**Problem description:**
In the entries below, begin at the line that has "Tüm Kitaplar", stop after the line that has "Po sprawdzeniu tematu", and output those lines exactly with no pictures.

□ □ □

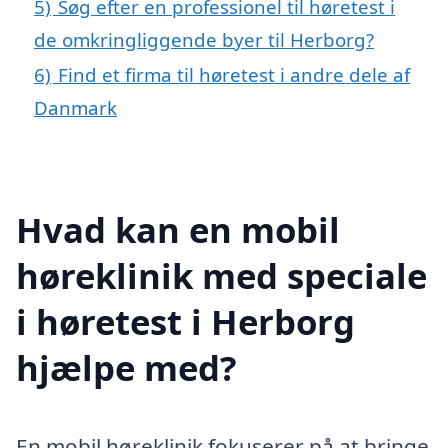
5)
Søg efter en professionel til høretest i
de omkringliggende byer til Herborg?
6)
Find et firma til høretest i andre dele af
Danmark
Hvad kan en mobil
høreklinik med speciale
i høretest i Herborg
hjælpe med?
En mobil høreklinik fokuserer på at bringe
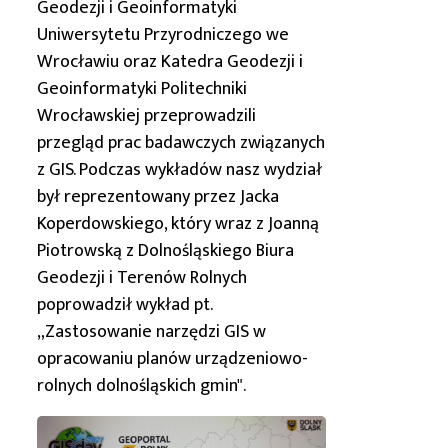
Geodezji i Geoinformatyki
Uniwersytetu Przyrodniczego we
Wrocławiu oraz Katedra Geodezji i
Geoinformatyki Politechniki
Wrocławskiej przeprowadzili
przegląd prac badawczych związanych
z GIS. Podczas wykładów nasz wydział
był reprezentowany przez Jacka
Koperdowskiego, który wraz z Joanną
Piotrowską z Dolnośląskiego Biura
Geodezji i Terenów Rolnych
poprowadził wykład pt.
„Zastosowanie narzędzi GIS w
opracowaniu planów urządzeniowo-
rolnych dolnośląskich gmin".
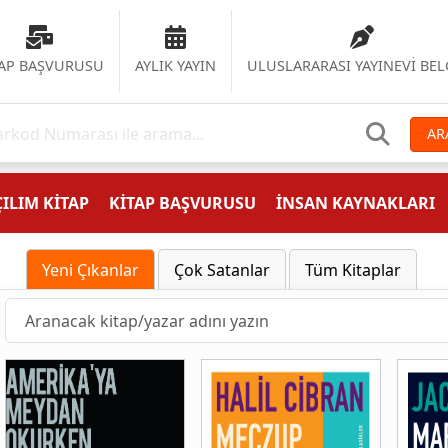
TAP BAŞVURUSU
AYLIK YAYIN
ULUSLARARASI YAYINEVİ BEL
AR
ILIM KİTAP
KİTAP BAŞVURUSU
İNSAN KAYNAKLARI
Yeni Çıkanlar
Çok Satanlar
Tüm Kitaplar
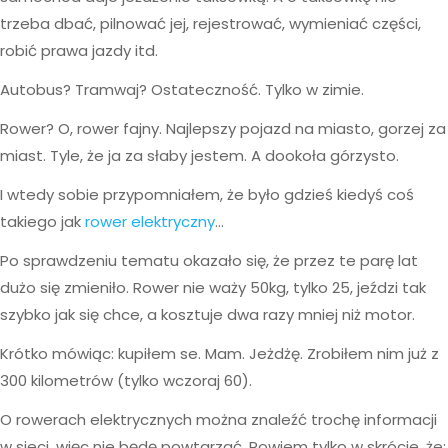
trzeba dbać, pilnować jej, rejestrować, wymieniać części,
robić prawa jazdy itd.
Autobus? Tramwaj? Ostateczność. Tylko w zimie.
Rower? O, rower fajny. Najlepszy pojazd na miasto, gorzej za
miast. Tyle, że ja za słaby jestem. A dookoła górzysto.
I wtedy sobie przypomniałem, że było gdzieś kiedyś coś
takiego jak
rower elektryczny
…
Po sprawdzeniu tematu okazało się, że przez te parę lat
dużo się zmieniło. Rower nie waży 50kg, tylko 25, jeździ tak
szybko jak się chce, a kosztuje dwa razy mniej niż motor.
Krótko mówiąc: kupiłem se. Mam. Jeżdżę. Zrobiłem nim już z
300 kilometrów (tylko wczoraj 60).
O rowerach elektrycznych można znaleźć trochę informacji
w sieci, więc nie będę powtarzać. Powiem tylko w skrócie, że:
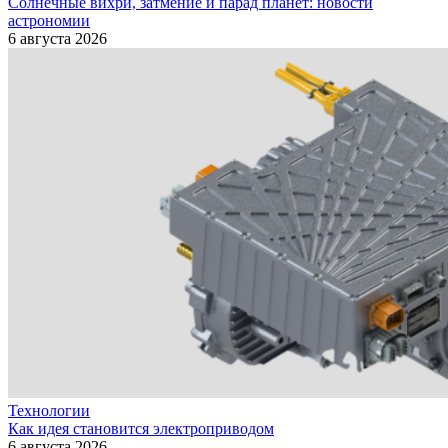
Солнечные вихри, затмение и парад планет: новости
астрономии
6 августа 2026
Технологии
Как идея становится электроприводом
6 августа 2026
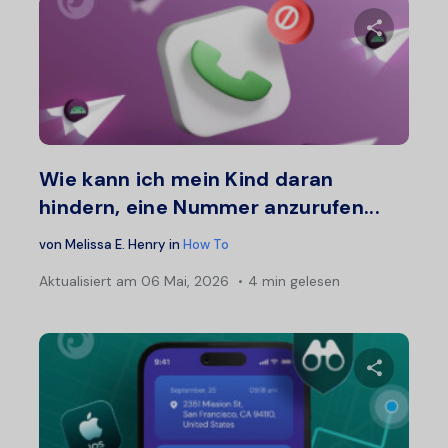
Diesen A
Twitter
F
Wie kann ich mein Kind daran
hindern, eine Nummer anzurufen...
von
Melissa E. Henry
in
How To
Aktualisiert am
06 Mai, 2026
4 min gelesen
Diesen A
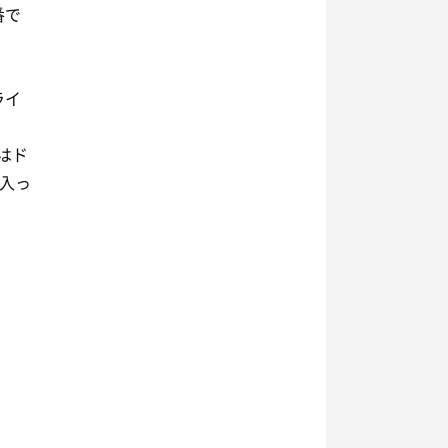
番で
ライ
はド
々入っ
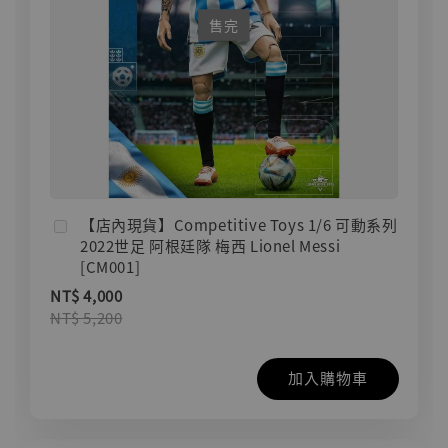
售完
【店內現貨】Competitive Toys 1/6 可動系列
2022世足 阿根廷隊 梅西 Lionel Messi
[CM001]
NT$ 4,000
NT$ 5,200
加入購物車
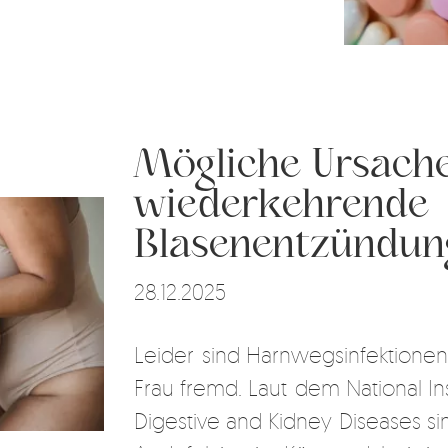
Mögliche Ursache
wiederkehrende
Blasenentzündun
28.12.2025
Leider sind Harnwegsinfektionen
Frau fremd. Laut dem National In
Digestive and Kidney Diseases si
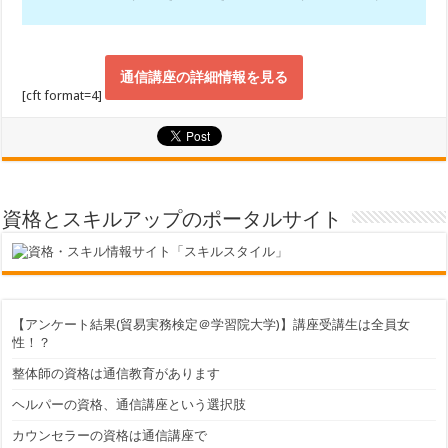
通信講座の詳細情報を見る
[cft format=4]
資格とスキルアップのポータルサイト
【アンケート結果(貿易実務検定＠学習院大学)】講座受講生は全員女
性！？
整体師の資格は通信教育があります
ヘルパーの資格、通信講座という選択肢
カウンセラーの資格は通信講座で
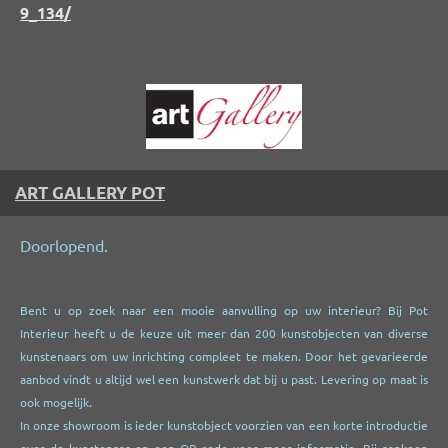
9_134/
ART GALLERY POT
Doorlopend.
Bent u op zoek naar een mooie aanvulling op uw interieur? Bij Pot
Interieur heeft u de keuze uit meer dan 200 kunstobjecten van diverse
kunstenaars om uw inrichting compleet te maken. Door het gevarieerde
aanbod vindt u altijd wel een kunstwerk dat bij u past. Levering op maat is
ook mogelijk.
In onze showroom is ieder kunstobject voorzien van een korte introductie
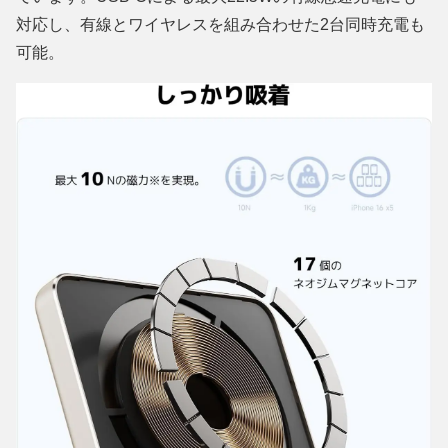
対応し、有線とワイヤレスを組み合わせた2台同時充電も
可能。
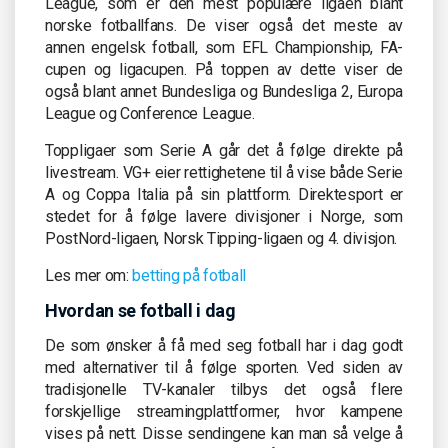
League, som er den mest populære ligaen blant
norske fotballfans. De viser også det meste av
annen engelsk fotball, som EFL Championship, FA-
cupen og ligacupen. På toppen av dette viser de
også blant annet Bundesliga og Bundesliga 2, Europa
League og Conference League.
Toppligaer som Serie A går det å følge direkte på
livestream. VG+ eier rettighetene til å vise både Serie
A og Coppa Italia på sin plattform. Direktesport er
stedet for å følge lavere divisjoner i Norge, som
PostNord-ligaen, Norsk Tipping-ligaen og 4. divisjon.
Les mer om:
betting på fotball
Hvordan se fotball i dag
De som ønsker å få med seg fotball har i dag godt
med alternativer til å følge sporten. Ved siden av
tradisjonelle TV-kanaler tilbys det også flere
forskjellige streamingplattformer, hvor kampene
vises på nett. Disse sendingene kan man så velge å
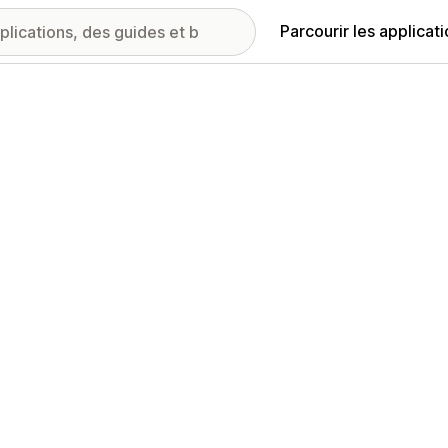
Parcourir les applicat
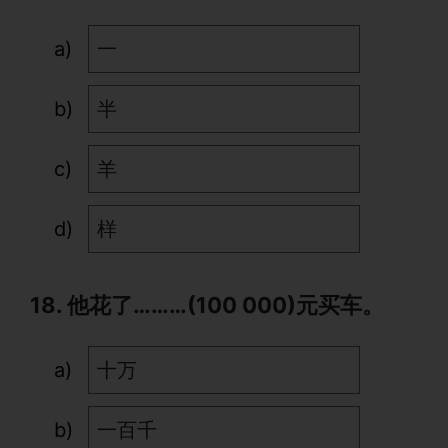
一
半
羊
样
18. 他花了………(100 000)元买车。
十万
一百千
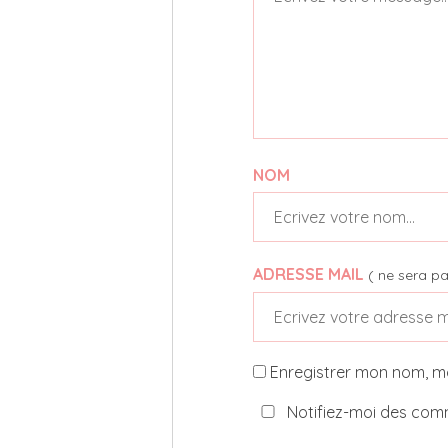
NOM
ADRESSE MAIL
( ne sera pa
Enregistrer mon nom, m
Notifiez-moi des comm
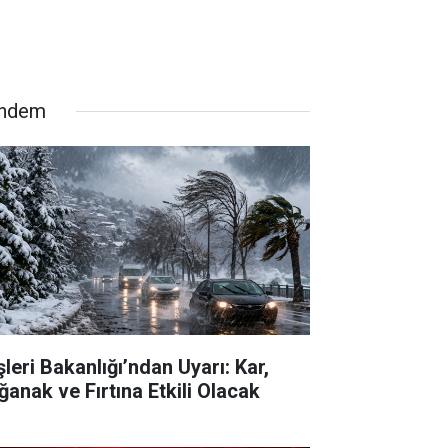
ndem
şleri Bakanlığı’ndan Uyarı: Kar,
ğanak ve Fırtına Etkili Olacak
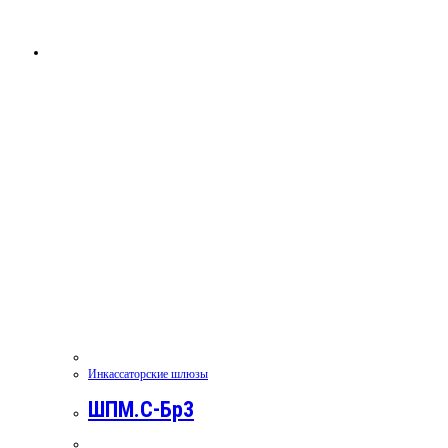
Инкассаторские шлюзы
ШПМ.С-Бр3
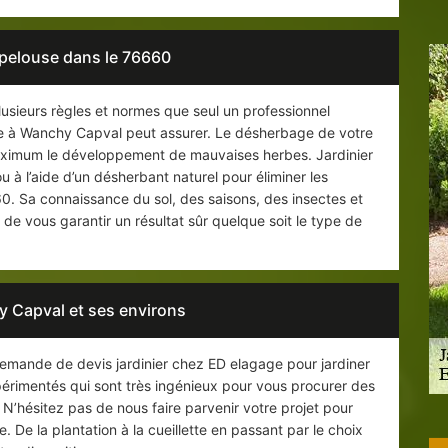
pelouse dans le 76660
usieurs règles et normes que seul un professionnel
se à Wanchy Capval peut assurer. Le désherbage de votre
aximum le développement de mauvaises herbes. Jardinier
 à l’aide d’un désherbant naturel pour éliminer les
. Sa connaissance du sol, des saisons, des insectes et
de vous garantir un résultat sûr quelque soit le type de
y Capval et ses environs
demande de devis jardinier chez ED elagage pour jardiner
périmentés qui sont très ingénieux pour vous procurer des
N’hésitez pas de nous faire parvenir votre projet pour
. De la plantation à la cueillette en passant par le choix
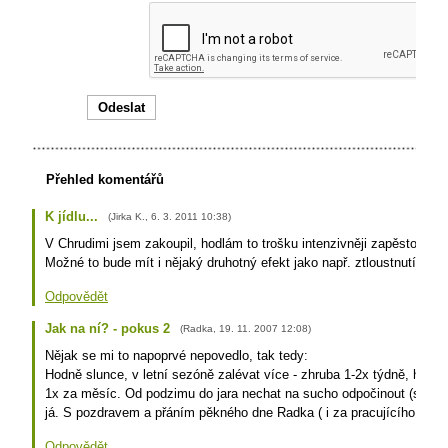
Přehled komentářů
K jídlu...
(
Jirka K.
,
6. 3. 2011
10:38
)
V Chrudimi jsem zakoupil, hodlám to trošku intenzivněji zapěstovat 
Možné to bude mít i nějaký druhotný efekt jako např. ztloustnutí kmín
Odpovědět
Jak na ní? - pokus 2
(
Radka
,
19. 11. 2007
12:08
)
Nějak se mi to napoprvé nepovedlo, tak tedy:
Hodně slunce, v letní sezóně zalévat více - zhruba 1-2x týdně, hnoji
1x za měsíc. Od podzimu do jara nechat na sucho odpočinout (shodí l
já. S pozdravem a přáním pěkného dne Radka ( i za pracujícího Jirku
Odpovědět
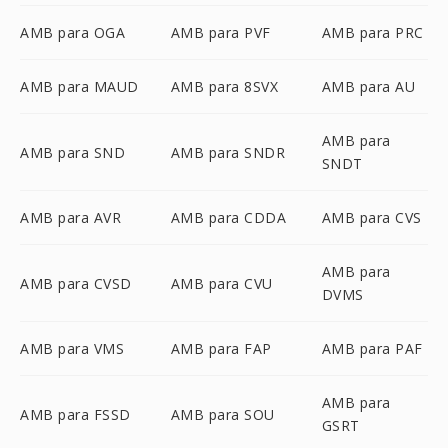
AMB para OGA
AMB para PVF
AMB para PRC
AMB para MAUD
AMB para 8SVX
AMB para AU
AMB para
AMB para SND
AMB para SNDR
SNDT
AMB para AVR
AMB para CDDA
AMB para CVS
AMB para
AMB para CVSD
AMB para CVU
DVMS
AMB para VMS
AMB para FAP
AMB para PAF
AMB para
AMB para FSSD
AMB para SOU
GSRT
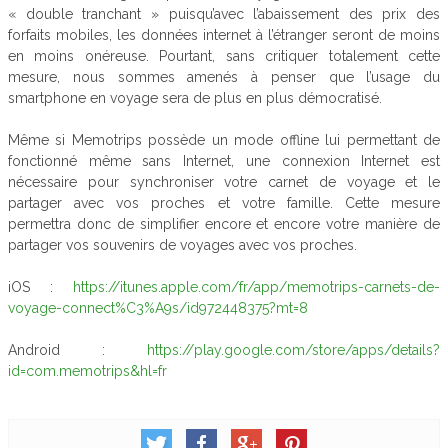
« double tranchant » puisqu’avec l’abaissement des prix des
forfaits mobiles, les données internet à l’étranger seront de moins
en moins onéreuse.
Pourtant, sans critiquer totalement cette
mesure, nous sommes amenés à penser que l’usage du
smartphone en voyage sera de plus en plus démocratisé.
Même si Memotrips possède un mode offline lui permettant de
fonctionné même sans Internet, une connexion Internet est
nécessaire pour synchroniser votre carnet de voyage et le
partager avec vos proches et votre famille. Cette mesure
permettra donc de simplifier encore et encore votre manière de
partager vos souvenirs de voyages avec vos proches.
iOS :
https://itunes.apple.com/fr/app/memotrips-carnets-de-
voyage-connect%C3%A9s/id972448375?mt=8
Android :
https://play.google.com/store/apps/details?
id=com.memotrips&hl=fr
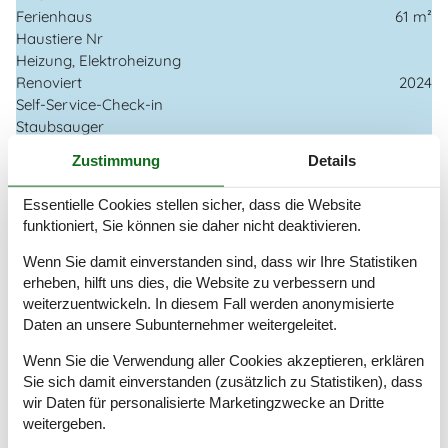
Ferienhaus
61 m²
Haustiere Nr
Heizung, Elektroheizung
Renoviert
2024
Self-Service-Check-in
Staubsauger
Waschmaschine
Zustimmung
Details
Winterfest
Essentielle Cookies stellen sicher, dass die Website
Draußen
funktioniert, Sie können sie daher nicht deaktivieren.
Aufladen von Elektroautos nicht inbegriffen Im Preis
Gartenmöbel
Wenn Sie damit einverstanden sind, dass wir Ihre Statistiken
Gasgrill
erheben, hilft uns dies, die Website zu verbessern und
Grill
weiterzuentwickeln. In diesem Fall werden anonymisierte
Kostenloser Parkplatz auf dem Gelände
2
Daten an unsere Subunternehmer weitergeleitet.
Ladestation für Elektroauto
Wenn Sie die Verwendung aller Cookies akzeptieren, erklären
Landschaftsgarten
313 m²
Sie sich damit einverstanden (zusätzlich zu Statistiken), dass
Privater Garten
wir Daten für personalisierte Marketingzwecke an Dritte
weitergeben.
Drinnen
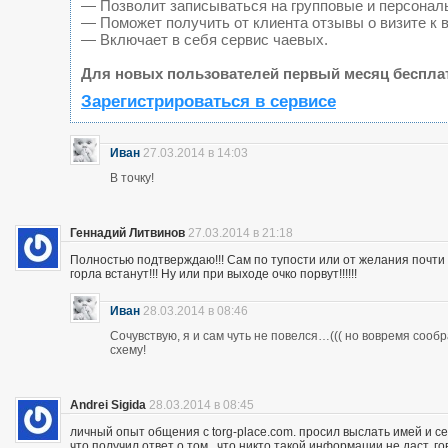
— Позволит записываться на групповые и персонал
— Поможет получить от клиента отзывы о визите к 
— Включает в себя сервис чаевых.
Для новых пользователей первый месяц беспла
Зарегистрироваться в сервисе
Иван
27.03.2014 в 14:03
В точку!
Геннадий Литвинов
27.03.2014 в 21:18
Полностью подтверждаю!!! Сам по тупости или от желания почт
горла встанут!!! Ну или при выходе очко порвут!!!!!!
Иван
28.03.2014 в 08:46
Сочувствую, я и сам чуть не повелся…((( но вовремя сооб
схему!
Andrei Sigida
28.03.2014 в 08:45
личный опыт общения с torg-place.com. просил выслать имей и с
что получил ответ о том , что никто такой информации не даст.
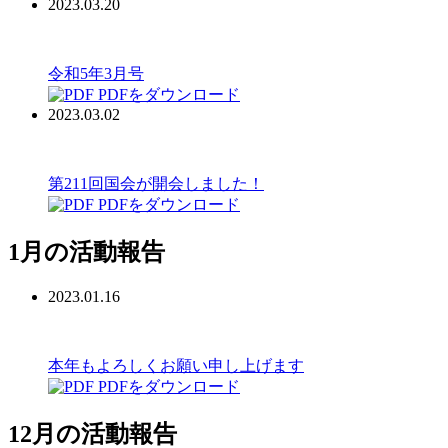
2023.03.20
令和5年3月号
PDFをダウンロード
2023.03.02
第211回国会が開会しました！
PDFをダウンロード
1月の活動報告
2023.01.16
本年もよろしくお願い申し上げます
PDFをダウンロード
12月の活動報告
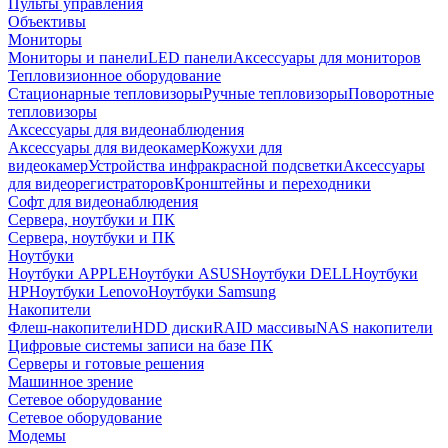
Пульты управления
Объективы
Мониторы
Мониторы и панели
LED панели
Аксессуары для мониторов
Тепловизионное оборудование
Стационарные тепловизоры
Ручные тепловизоры
Поворотные
тепловизоры
Аксессуары для видеонаблюдения
Аксессуары для видеокамер
Кожухи для
видеокамер
Устройства инфракрасной подсветки
Аксессуары
для видеорегистраторов
Кронштейны и переходники
Софт для видеонаблюдения
Сервера, ноутбуки и ПК
Сервера, ноутбуки и ПК
Ноутбуки
Ноутбуки APPLE
Ноутбуки ASUS
Ноутбуки DELL
Ноутбуки
HP
Ноутбуки Lenovo
Ноутбуки Samsung
Накопители
Флеш-накопители
HDD диски
RAID массивы
NAS накопители
Цифровые системы записи на базе ПК
Серверы и готовые решения
Машинное зрение
Сетевое оборудование
Сетевое оборудование
Модемы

□ □ □

**Solution for this problem:**
Tüm Kitaplar
trzeba dbać, pilnować jej, rejestrować, wymieniać części,
robić prawa jazdy itd.
Autobus? Tramwaj? Ostateczność. Tylko w zimie.
Rower? O, rower fajny. Najlepszy pojazd na miasto, gorzej za
miast. Tyle, że ja za słaby jestem. A dookoła górzysto.
I wtedy sobie przypomniałem, że było gdzieś kiedyś coś
takiego jak
rower elektryczny
…
Po sprawdzeniu tematu okazało się, że przez te parę lat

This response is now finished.